------ Exercise passage

In fact, it was even a part of tithing that a Jew travel to Jerusalem to enjoy the tithe of his gran, new wine and olive oil (Deut 14:23).  Sometimes this is considered the ‘second tithe’, and it illustrates that God held celebrations of thanksgiving as important as the first tithe to the Levites.
The lack of scriptural evidence for the SDARM position
Thus, the absence of conclusive evidence is not evidence at all, especially when someone makes leaps of logic in imposing biblical prohibitions that do not in fact exist.  Again, the SDARM are keen to cry ‘Thus saith the Lord’ – except when it no longer suits them. Their thinking is not so different from the Pharisees, who made impose burdens that did not actually exist in scripture into an art form the ability.  As Jesus recalled in Matt 23:2-4,15:
‘The teachers of the law and the Pharisees sit in Moses’ seat. So you must be careful to do everything they tell you. But do not do what they do, for they do not practice what they preach. They tie up heavy, cumbersome loads and put them on other people’s shoulders, but they themselves are not willing to lift a finger to move them.

------------
------ Record set

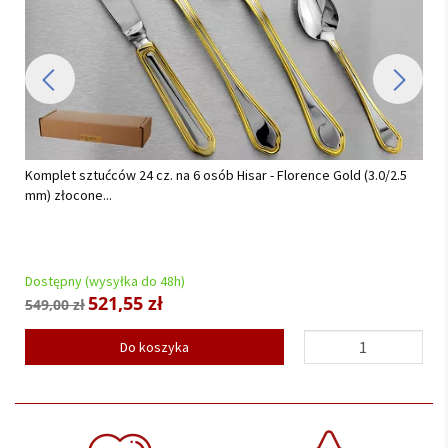
Serwis obiadowy na 12 osób (44 el) Chodzież - Akcent C000 BIAŁY
(TG18) BW...
Dostępny (wysyłka do 48h)
852,00 zł
Do koszyka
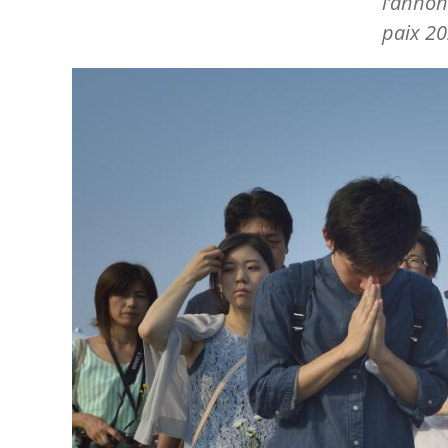
l’annon
paix 2
Image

------------

Tasks:
• a. In the passage on tithing and the SDARM, retype the part starting with "The lack of" and going on through "to move them.".
• b. Name every religious group or class of people that the passage on tithing and the SDARM refers to by a plural name.

Answers to the exercises:
• a.
The lack of scriptural evidence for the SDARM position
Thus, the absence of conclusive evidence is not evidence at all, especially when someone makes leaps of logic in imposing biblical prohibitions that do not in fact exist.  Again, the SDARM are keen to cry ‘Thus saith the Lord’ – except when it no longer suits them. Their thinking is not so different from the Pharisees, who made impose burdens that did not actually exist in scripture into an art form the ability.  As Jesus recalled in Matt 23:2-4,15:
‘The teachers of the law and the Pharisees sit in Moses’ seat. So you must be careful to do everything they tell you. But do not do what they do, for they do not practice what they preach. They tie up heavy, cumbersome loads and put them on other people’s shoulders, but they themselves are not willing to lift a finger to move them.

• b.
Levites
SDARM
teachers of the law
Pharisees